Once again, I'm happy to be reviewing another book I received as part of the the blogger review program at Tyndale House Publishers. This time, it's Shattered: Struck Down, But Not Destroyed by Frank Pastore. Unlike other Tyndale titles I've reviewed in the past, this is not a Bible or a Bible commentary. It's more of a memoir. When I got the notification that this book was available, I was unfamiliar with the author and didn't know what the book was about, so I checked the write-up they had about it to see if I was interested.

Once I realized what it was, I knew I wanted this book -- it combines two of my favorite subjects: faith and baseball.

Wait! Don't tune me out if you don't care for baseball, because this is not a baseball book. It's not a book where the author reminisces about his glory days on the field and wonders what might have been.
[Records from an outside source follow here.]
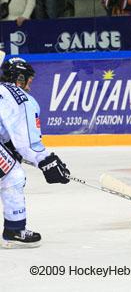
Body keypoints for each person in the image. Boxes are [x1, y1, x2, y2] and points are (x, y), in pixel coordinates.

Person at [0, 57, 71, 249]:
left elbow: (14, 146)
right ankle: (14, 230)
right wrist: (47, 161)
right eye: (28, 81)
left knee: (8, 169)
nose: (29, 86)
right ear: (20, 78)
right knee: (13, 176)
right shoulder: (21, 98)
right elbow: (28, 144)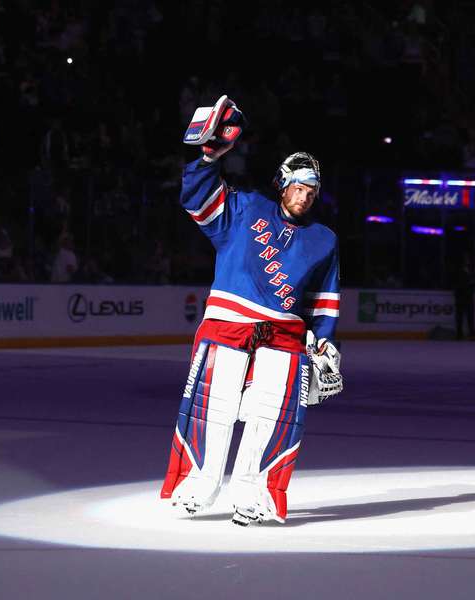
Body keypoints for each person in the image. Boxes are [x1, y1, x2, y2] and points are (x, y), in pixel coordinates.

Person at [161, 96, 343, 527]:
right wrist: (210, 157)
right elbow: (195, 199)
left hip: (284, 334)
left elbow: (324, 299)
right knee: (214, 407)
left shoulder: (325, 239)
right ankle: (199, 485)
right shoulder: (245, 207)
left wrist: (323, 340)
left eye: (311, 191)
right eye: (298, 187)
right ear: (282, 184)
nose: (304, 196)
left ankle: (254, 493)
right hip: (229, 322)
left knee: (270, 416)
Yes, the thread of baseball runs throughout the book, but it definitely and easily takes second fiddle to the thread of faith.

To get a feel for the book, you need to know a little about the author. Frank Pastore used to be a baseball pitcher for the Reds, back in the late 70s and early 80s. By all accounts, he was a great pitcher. His career, however, was essentially ended in 1984 when he "caught" a hit ball with his pitching elbow, shattering it. He stayed in the game for a few more years, with his last MLB appearance being in 1986. Prior to his injury, Pastore was not a Christian. When he was injured, he was angry at God (a God he didn't believe in). After his injury, he came to a faith in Christ that continues to sustain him today. That's the short version. Pastore covers the longer version in the book.

It's a great read. Pastore doesn't try to sugar-coat his past, but he doesn't revel in it either, as I've noticed to be a trend in "personal witness" stories. He tells enough to lay sufficient groundwork to show how significant the change in his life was after his conversion to Christianity. He describes his conversion frankly -- a process more than an instant "change" -- and describes how he was able to reconcile faith and science/logic. Most impressively to me, he describes several challenges and apparent failures he faced early in his Christian walk -- including being betrayed by other Christians -- and how much that hurt.

This book is highly entertaining. It's not theologically deep, but there is enough real-world, practical theology in there to make you think a bit. If you're a Christian, it will probably remind you of parts of your conversion process. If you're not a Christian, it might give you some things to think about and encourage you to consider converting. It's not a baseball book, but if you're a baseball fan, there are enough baseball stories in there to make you think that it is. If you're not a baseball fan, there aren't so many stories to turn you off. Pastore really strikes a great balance with faith, baseball, and "real life" in this book. I finished it quickly, and wished there were more to read when I was done. I can't think of a higher compliment to give a book. I'm going to be lending it out to several of my friends who I know will enjoy it.

Tyndale House Publishers has provided me with a complimentary copy of this product.